And it uses a widely applicable technique, easily generalizable to string-lists with no unique strings, for example.
Regexes available if you want to see them.
 
 
5 hours later…
4:19 PM
@Grimy I would like to see that please. (Unique characters. As for the perfect powers one, I'm going to try that later.)
 
4:55 PM
^((.)((?<=(?=\n|\2.*\2|(?3)).)))*$
2
This is emulating variable-length look-behind by recursively look-behinding a single char
 
Hahaha! Nice. I would have guessed PCRE would be boring and protect against that somehow.
Why do you use \n instead of ^?
 
Not the same
\n never matches, since the domain is ^.*$
But without it, PCRE complains “recursive call could loop indefinitely”

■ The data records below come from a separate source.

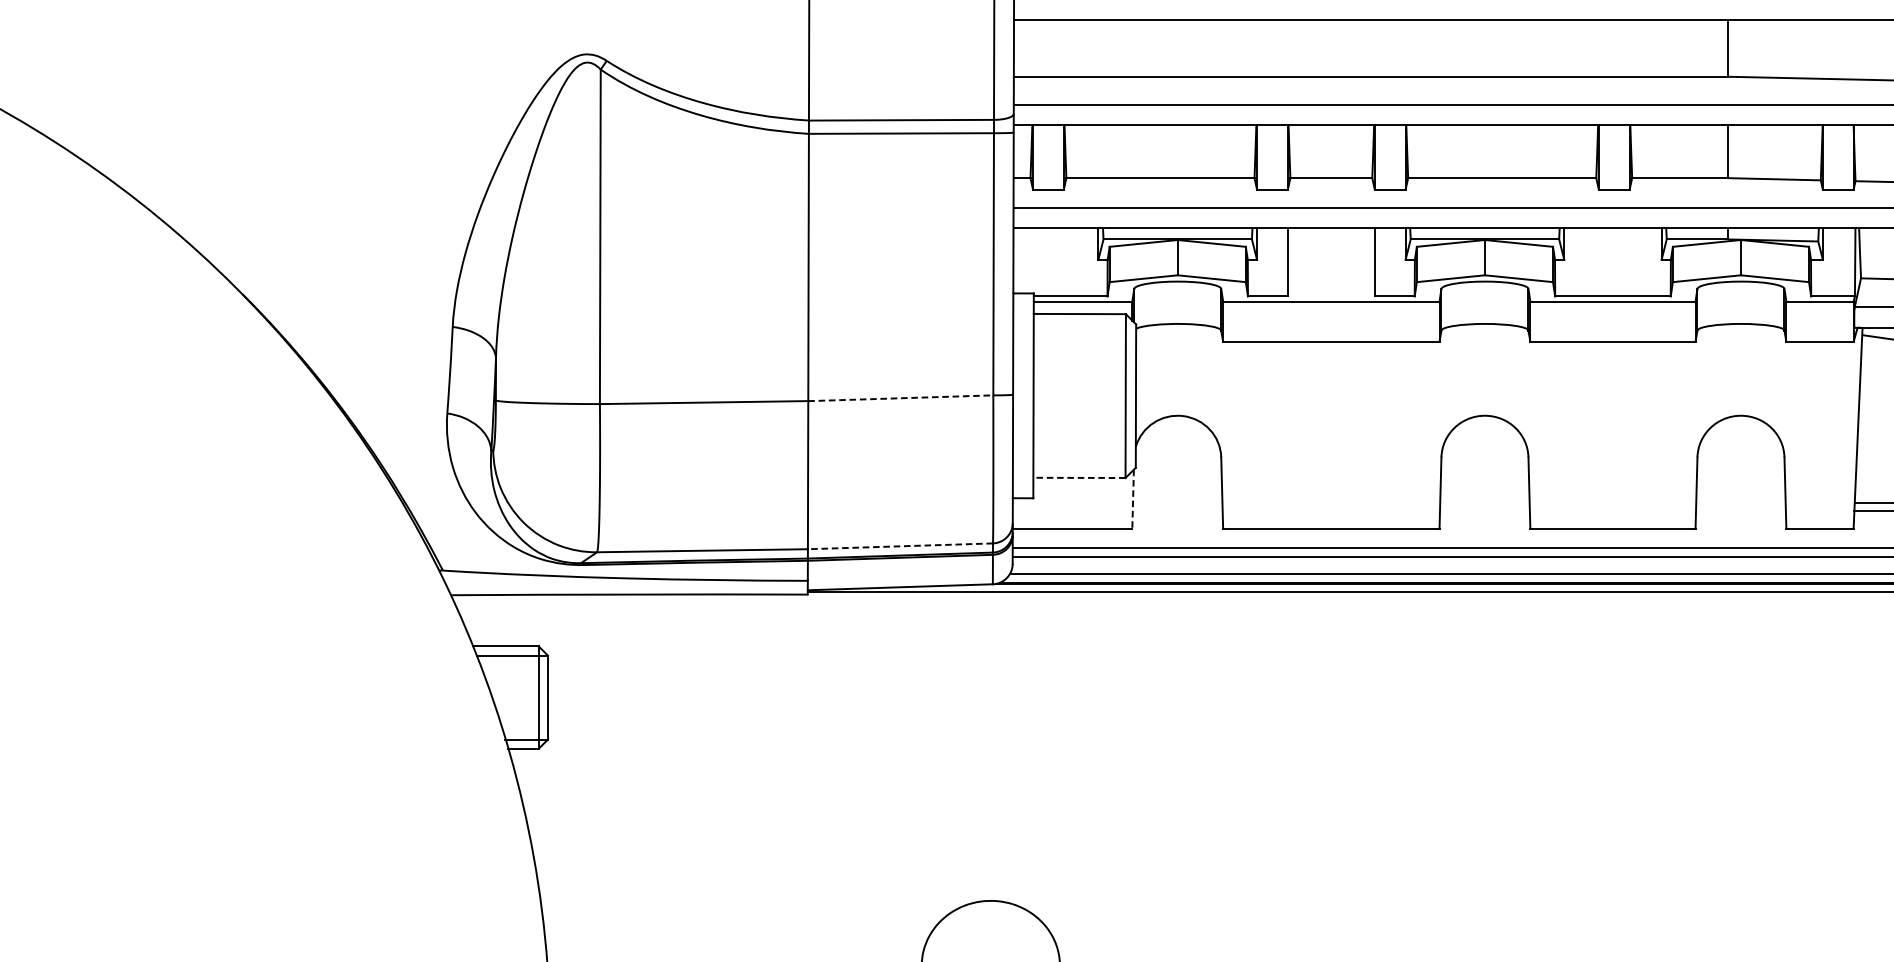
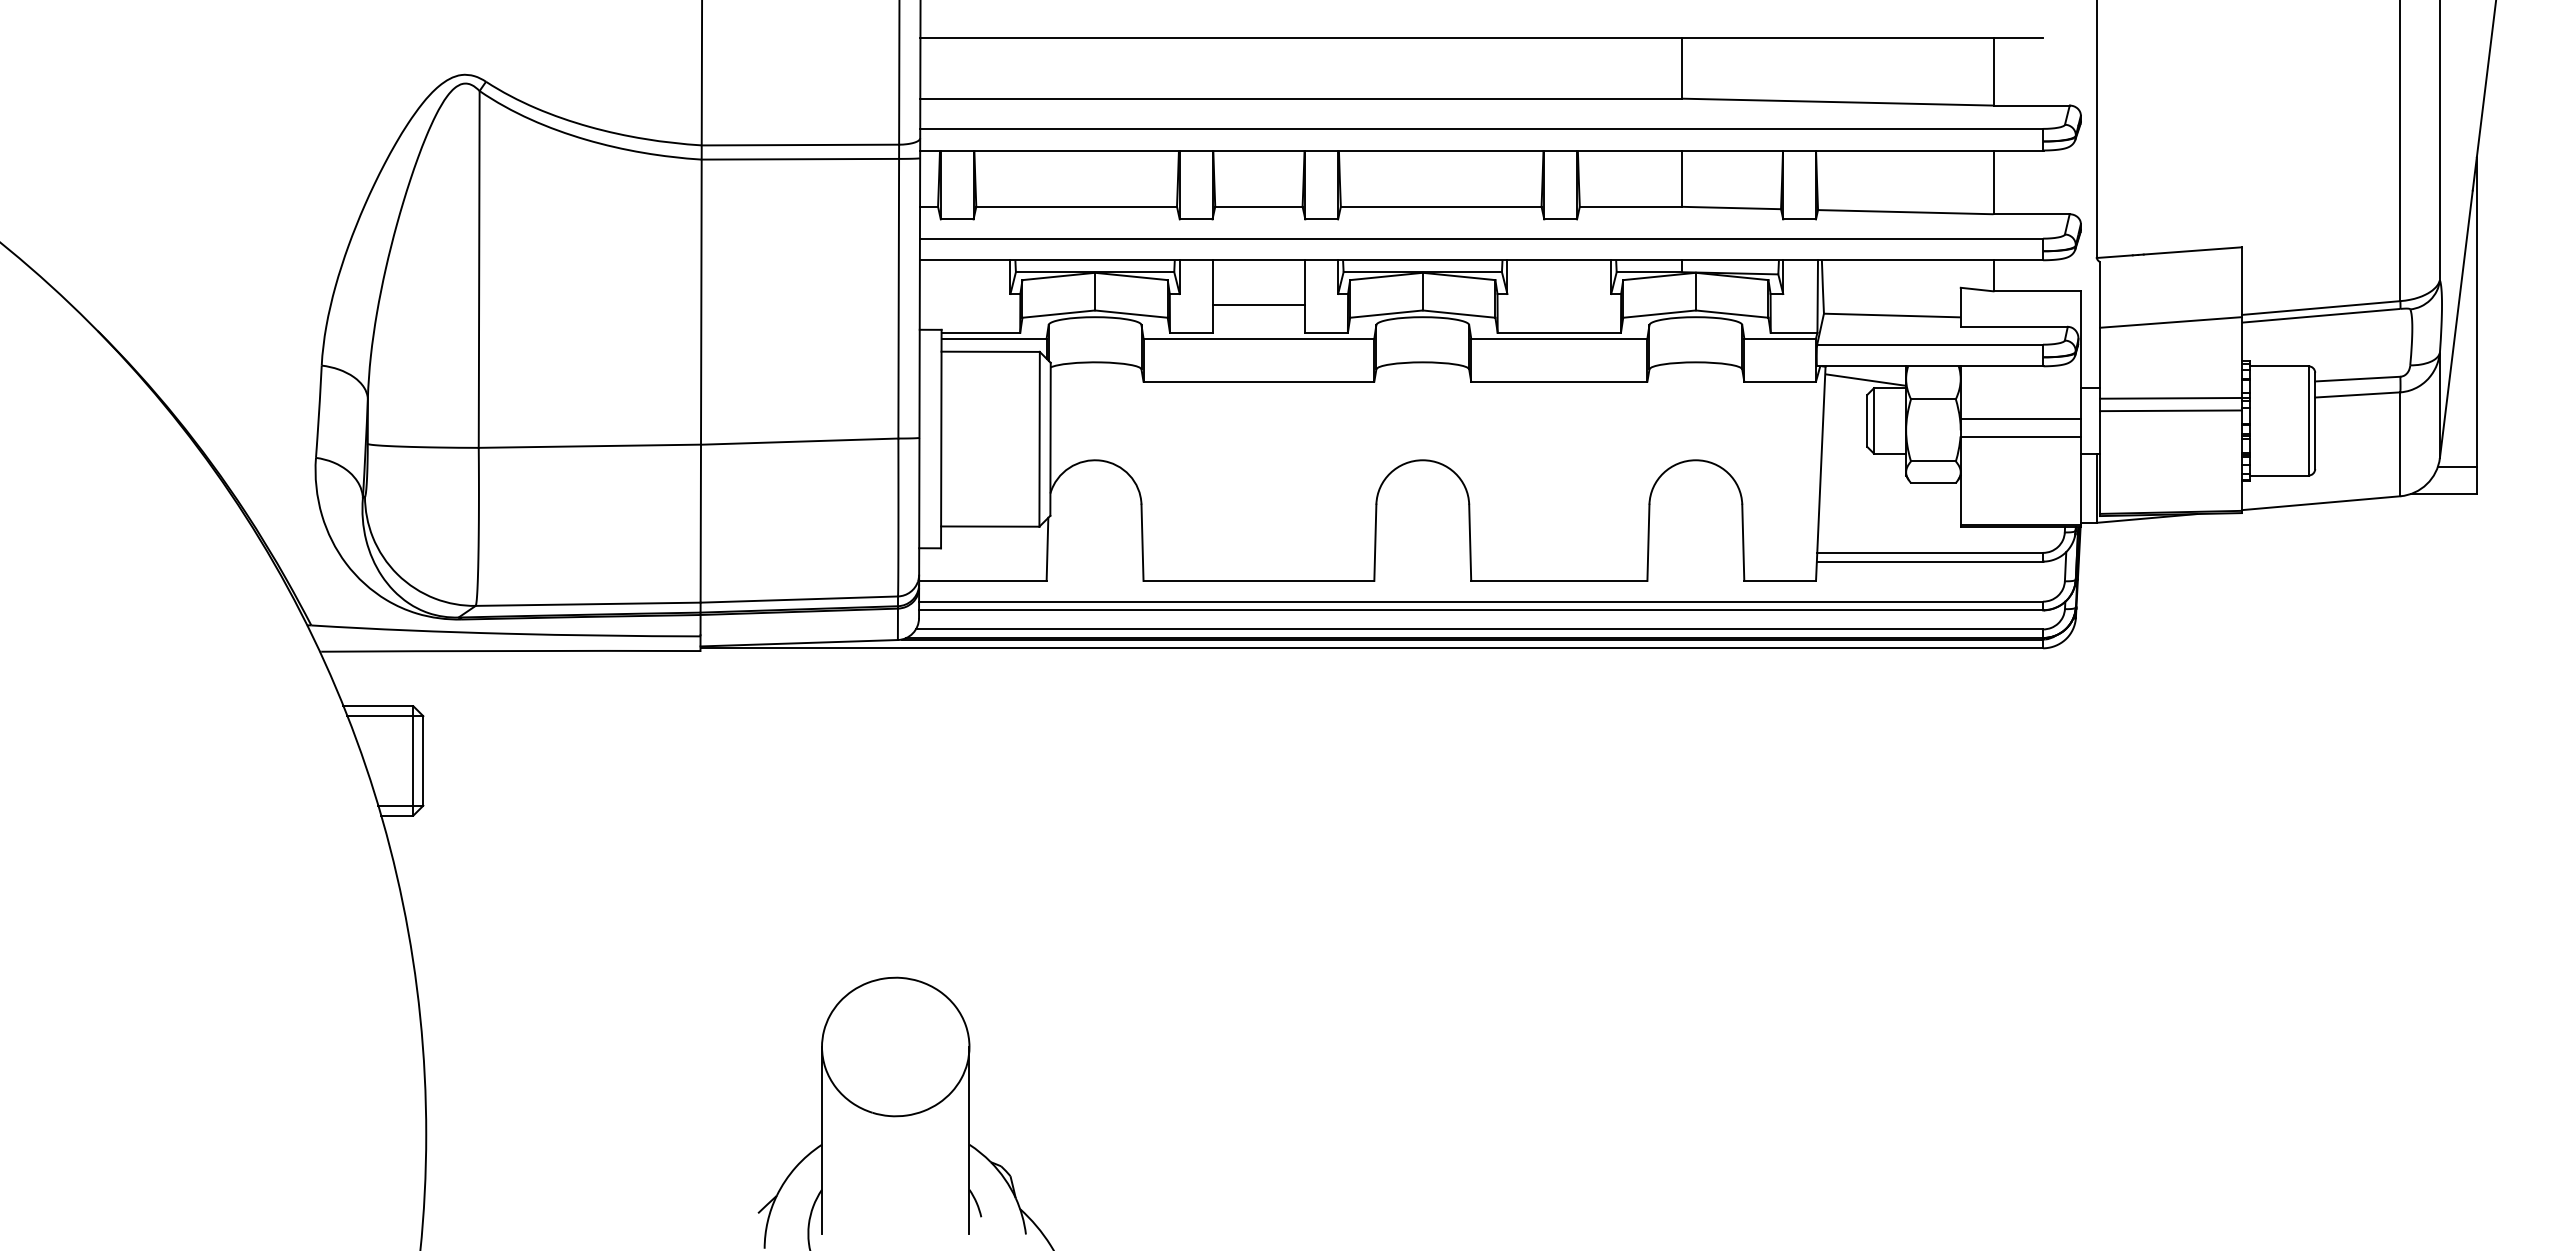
line: (1330, 269) -> (1258, 304), added
line: (900, 398) -> (799, 441), dashed -> solid
line: (1078, 477) -> (989, 526), dashed -> solid
line: (1133, 499) -> (1047, 549), dashed -> solid
line: (900, 546) -> (799, 599), dashed -> solid

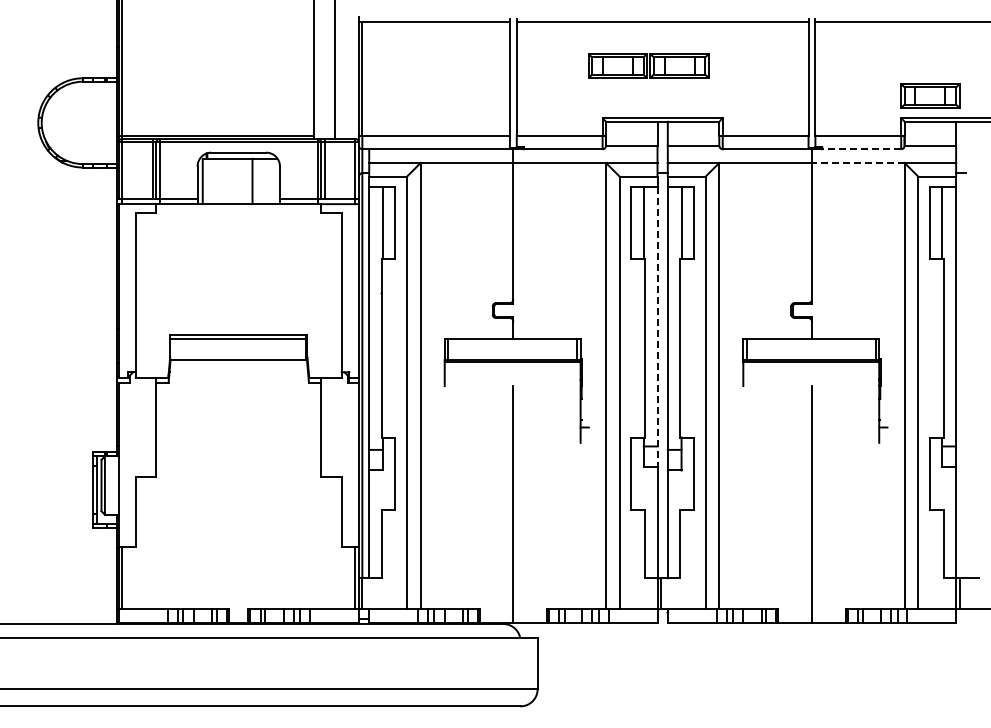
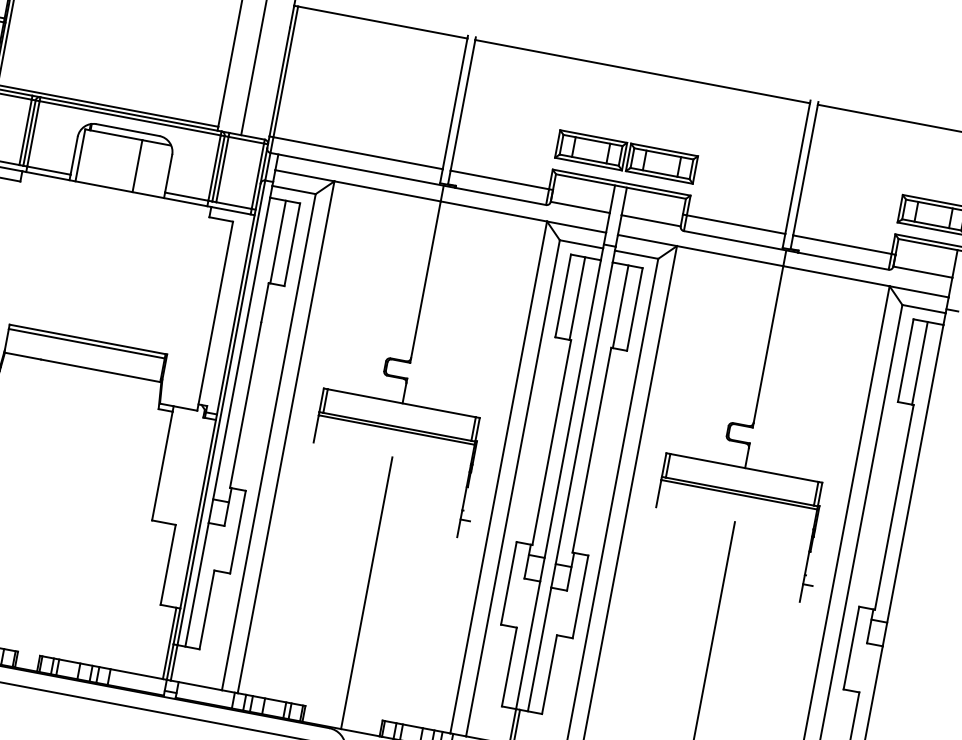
part: (648, 65) -> (626, 156), moved
line: (861, 149) -> (843, 261), dashed -> solid
line: (857, 162) -> (835, 275), dashed -> solid
line: (657, 327) -> (570, 421), dashed -> solid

There are lots of ways around that, including wrapping the entire (?=foo) as (?(?=foo)|(*F))
 
How about \0
 
5:10 PM
That would give wrong results for strings that contain \0
For domain ^[\n\N]*$ (aka arbitrary strings), the shortest I have is

^(?s:(.)((?<=(?=\1.*\1).|(?=(?2)).)))*$
 
I don't think PCRE can process \0 in a string, because it's written in C, which uses \0-terminated strings.
\n however, can be inside ^.*$
In non-/m mode
 
/m? /s is what causes . to match \n, and it’s not the default
By default . is a synonym for \N
 
/m is what causes ^ and $ to match on newlines in addition to the beginning and end of the string.
all /s does is make . match newlines, which you can do without it using \X or [\s\S] or [\d\D] etc.
Even with /m, you can still match the true beginning and end of the string with \A and \z.
 
My point is, without /s, ^.*$ cannot contain newlines
Since . doesn’t match newlines
I specified the domain as ^.*$ in order to exclude newlines
 
My point is, it's less universal than it can be. \0 would be more universal.
I challenge you to get PCRE to parse a \0 inside a string
 
5:23 PM
pcretest does it just fine:
re> /\0/
data> \0
0: \x00
[^\0]* isn’t any more universal than .*
 
Why not just use ^((.)((?<=(?=.^|\2.*\2|(?3)).)))*$
Although for full strings, even when not in /m mode, ^((.)((?<=(?=.^|\2.*\2|(?3)).)))*\z is needed
 
5:42 PM
Oh right .^ is much shorter than .(?!)
 
@Grimy Published this as a method for matching a character occurring exactly once.